Aerification helps remove excess organic matter when a plug is pulled, and helps dilute the existing soil profile when sand is used to fill the hole. Traditional hollow tine aerifiers pull a plug 3-4" in length. This also happens to be the approximate depth of sand and organic matter which has accumulated during the life of the greens. Thus, we are finding that we are reaching the limit of a traditional aerifier being able to break through the built up material, and create a channel to the mix below.
What's the answer to this? We decided to go with the one-two punch again this spring. On Monday, we aerified the greens with 7/16" hollow tines on a very tight spacing. The plugs were removed (organic matter reduction) and the holes filled with sand.
Phase two occurred the next day when we had an outside contractor come to the course with some unique aerifiers, called Dryject. These machines use high pressure water to create a small hole on the surface, and sand is instantly vacuumed into this. The company set the machines to the 4-6" depth we were looking for.

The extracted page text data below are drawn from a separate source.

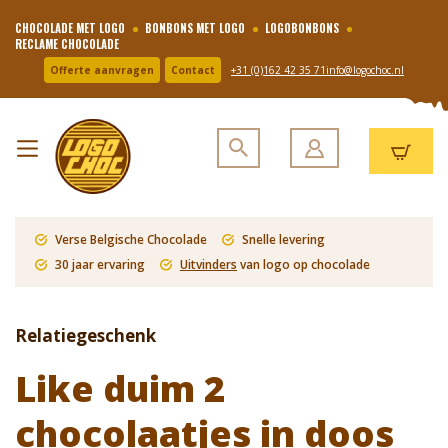
CHOCOLADE MET LOGO
BONBONS MET LOGO
LOGOBONBONS
RECLAME CHOCOLADE
Offerte aanvragen
Contact
+31 (0)162 42 35 71
info@logochoc.nl
Verse Belgische Chocolade
Snelle levering
30 jaar ervaring
Uitvinders
van logo op chocolade
Relatiegeschenk
Like duim 2
chocolaatjes in doos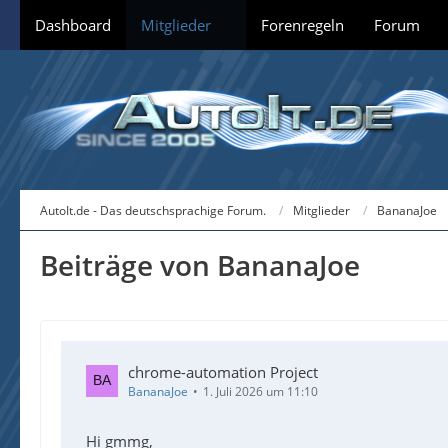
Dashboard
Mitglieder
Forenregeln
Forum
AutoIt.de - Das deutschsprachige Forum.
Mitglieder
BananaJoe
Beiträge von BananaJoe
chrome-automation Project
BananaJoe
1. Juli 2026 um 11:10
Hi gmmg,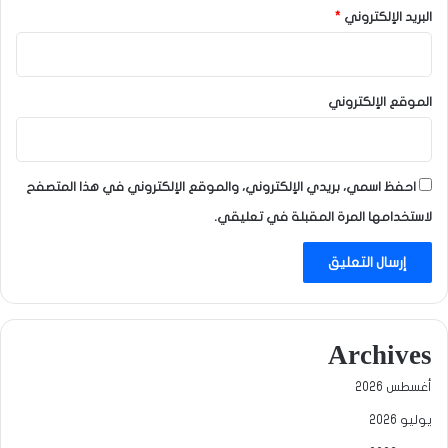
البريد الإلكتروني
*
الموقع الإلكتروني
احفظ اسمي، بريدي الإلكتروني، والموقع الإلكتروني في هذا المتصفح
لاستخدامها المرة المقبلة في تعليقي.
Archives
أغسطس 2026
يوليو 2026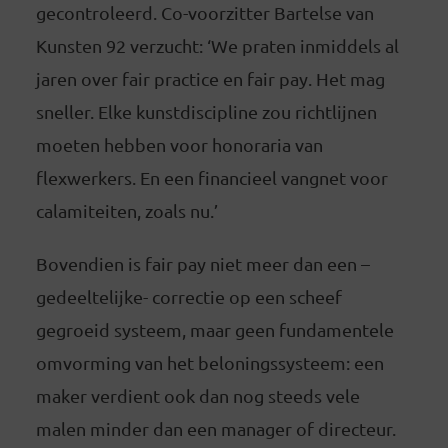
gecontroleerd. Co-voorzitter Bartelse van
Kunsten 92 verzucht: ‘We praten inmiddels al
jaren over fair practice en fair pay. Het mag
sneller. Elke kunstdiscipline zou richtlijnen
moeten hebben voor honoraria van
flexwerkers. En een financieel vangnet voor
calamiteiten, zoals nu.’
Bovendien is fair pay niet meer dan een –
gedeeltelijke- correctie op een scheef
gegroeid systeem, maar geen fundamentele
omvorming van het beloningssysteem: een
maker verdient ook dan nog steeds vele
malen minder dan een manager of directeur.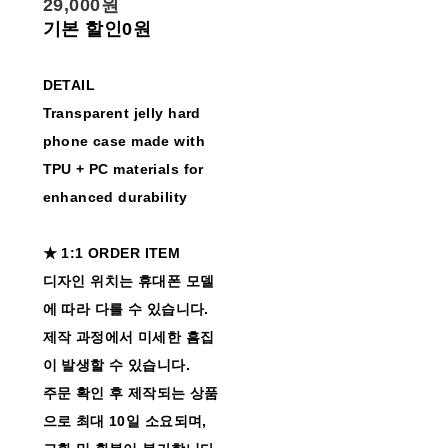
29,000원
기본 할인
0원
DETAIL
Transparent jelly hard
phone case made with
TPU + PC materials for
enhanced durability
★ 1:1 ORDER ITEM
디자인 위치는 휴대폰 모델
에 따라 다를 수 있습니다.
제작 과정에서 미세한 흠집
이 발생할 수 있습니다.
주문 확인 후 제작되는 상품
으로 최대 10일 소요되며,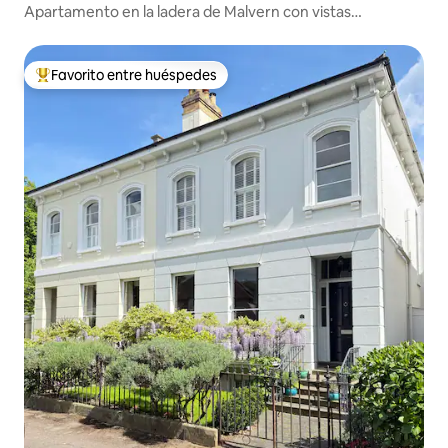
Apartamento en la ladera de Malvern con vistas
espectaculares.
Favorito entre huéspedes
De los mejores en Favorito entre huéspedes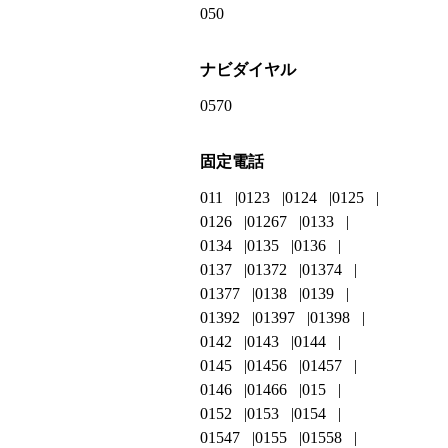
050
ナビダイヤル
0570
固定電話
011
0123
0124
0125
0126
01267
0133
0134
0135
0136
0137
01372
01374
01377
0138
0139
01392
01397
01398
0142
0143
0144
0145
01456
01457
0146
01466
015
0152
0153
0154
01547
0155
01558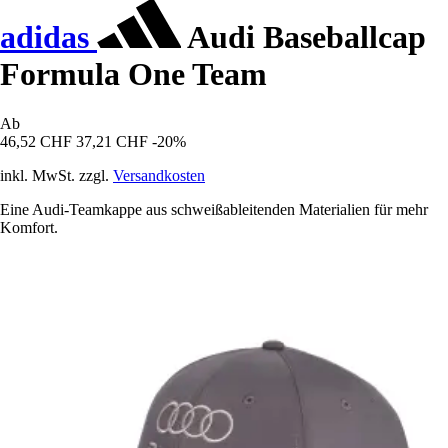
adidas
Audi Baseballcap
Formula One Team
Ab
46,52 CHF
37,21 CHF
-20%
inkl. MwSt. zzgl.
Versandkosten
Eine Audi-Teamkappe aus schweißableitenden Materialien für mehr
Komfort.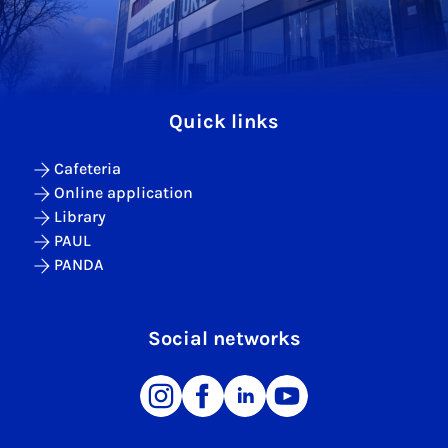
Quick links
Cafeteria
Online application
Library
PAUL
PANDA
Social networks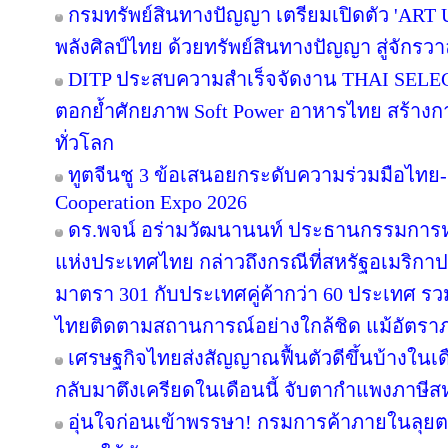
กรมทรัพย์สินทางปัญญา เตรียมเปิดตัว 'ART
พลังศิลป์ไทย ด้วยทรัพย์สินทางปัญญา สู่จักร
DITP ประสบความสำเร็จจัดงาน THAI SELECT
ตอกย้ำศักยภาพ Soft Power อาหารไทย สร้างการร
ทั่วโลก
ทูตจีนชู 3 ข้อเสนอยกระดับความร่วมมือไทย-จ
Cooperation Expo 2026
ดร.พจน์ อร่ามวัฒนานนท์ ประธานกรรมกา
แห่งประเทศไทย กล่าวถึงกรณีที่สหรัฐอเมริกา
มาตรา 301 กับประเทศคู่ค้ากว่า 60 ประเทศ รว
ไทยติดตามสถานการณ์อย่างใกล้ชิด แม้อัตราภา
เศรษฐกิจไทยส่งสัญญาณฟื้นตัวดีขึ้นบ้างในเด
กลับมาตึงเครียดในเดือนนี้ จับตากำแพงภาษีส
อุ่นใจก่อนเข้าพรรษา! กรมการค้าภายในลุยตร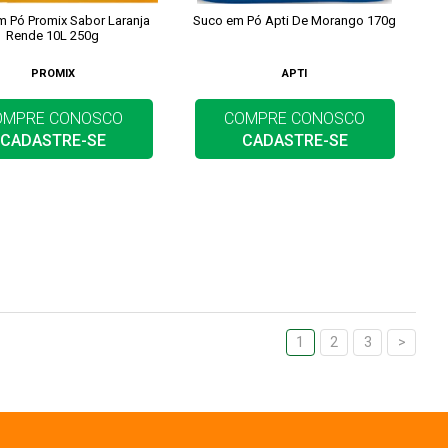
 Pó Promix Sabor Laranja
Suco em Pó Apti De Morango 170g
Rende 10L 250g
PROMIX
APTI
OMPRE CONOSCO
COMPRE CONOSCO
CADASTRE-SE
CADASTRE-SE
1
2
3
>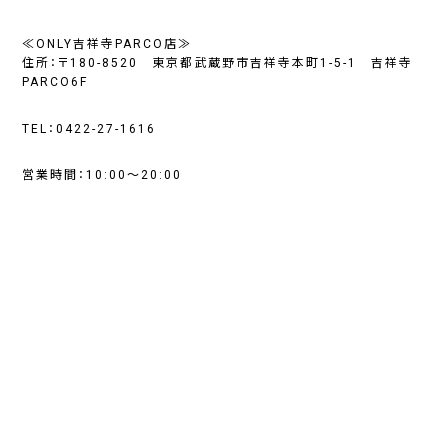
≪ONLY吉祥寺PARCO店≫
住所：〒180-8520 東京都武蔵野市吉祥寺本町1-5-1 吉祥寺
PARCO6F
TEL：0422-27-1616
営業時間：10:00～20:00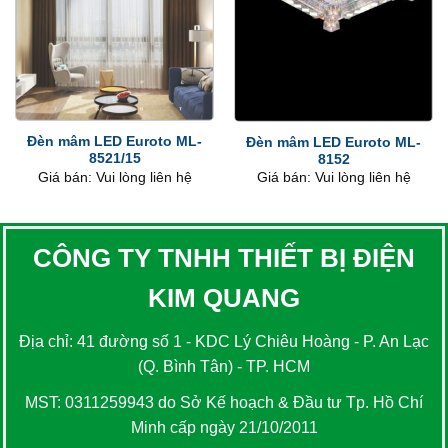
Đèn mâm LED Euroto ML-
Đèn mâm LED Euroto ML-
8521/15
8152
Giá bán: Vui lòng liên hệ
Giá bán: Vui lòng liên hệ
CÔNG TY TNHH THIẾT BỊ ĐIỆN
KIM QUANG
Địa chỉ: 41 đường số 1 - KDC Lý Chiêu Hoàng - P. An Lạc
(Q. Bình Tân) - TP. HCM
MST: 0311259943 do Sở Kế hoạch & Đầu tư Tp. Hồ Chí
Minh cấp ngày 21/10/2011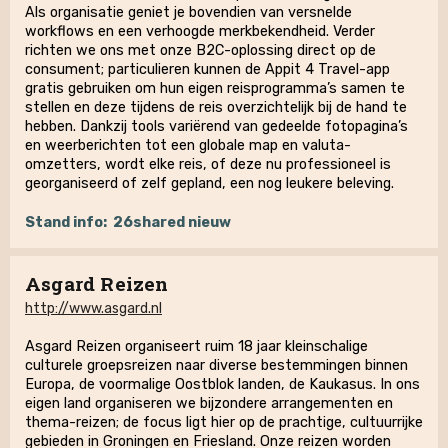
Als organisatie geniet je bovendien van versnelde
workflows en een verhoogde merkbekendheid. Verder
richten we ons met onze B2C-oplossing direct op de
consument; particulieren kunnen de Appit 4 Travel-app
gratis gebruiken om hun eigen reisprogramma’s samen te
stellen en deze tijdens de reis overzichtelijk bij de hand te
hebben. Dankzij tools variërend van gedeelde fotopagina’s
en weerberichten tot een globale map en valuta-
omzetters, wordt elke reis, of deze nu professioneel is
georganiseerd of zelf gepland, een nog leukere beleving.
Stand info:
26shared nieuw
Asgard Reizen
http://www.asgard.nl
Asgard Reizen organiseert ruim 18 jaar kleinschalige
culturele groepsreizen naar diverse bestemmingen binnen
Europa, de voormalige Oostblok landen, de Kaukasus. In ons
eigen land organiseren we bijzondere arrangementen en
thema-reizen; de focus ligt hier op de prachtige, cultuurrijke
gebieden in Groningen en Friesland. Onze reizen worden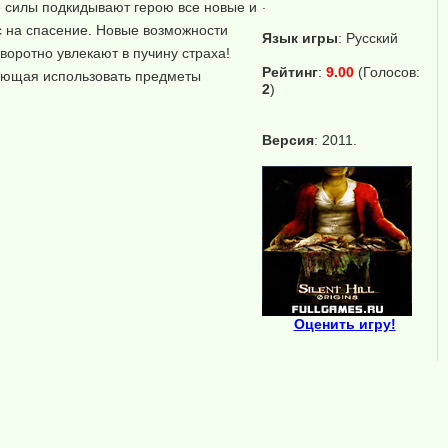
.
е силы подкидывают герою все новые и
с на спасение. Новые возможности
Язык игры
:
Русский
оротно увлекают в пучину страха!
Рейтинг
:
9.00
(Голосов:
оляющая использовать предметы
2
)
Версия
: 2011.
Оценить игру!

As you can see in the picture, the Dryject was able to get more sand, deeper into the soil profile when compared to a traditional core aerifier.
Between the two processes, we used 90 tons of sand on the greens! Players sometimes ask us why we need to aerfiy the greens when they are in great shape. The answer is that it is this kind of on-going cultural practices which allow us to have great greens throughout the year.
A comparison could be made to a car: Why take it in for maintenance when it's running fine? Because it's that maintenance that keep your vehicle running well. This combination of aerification practices provides the benefits that will help the greens make it through this summer's heat.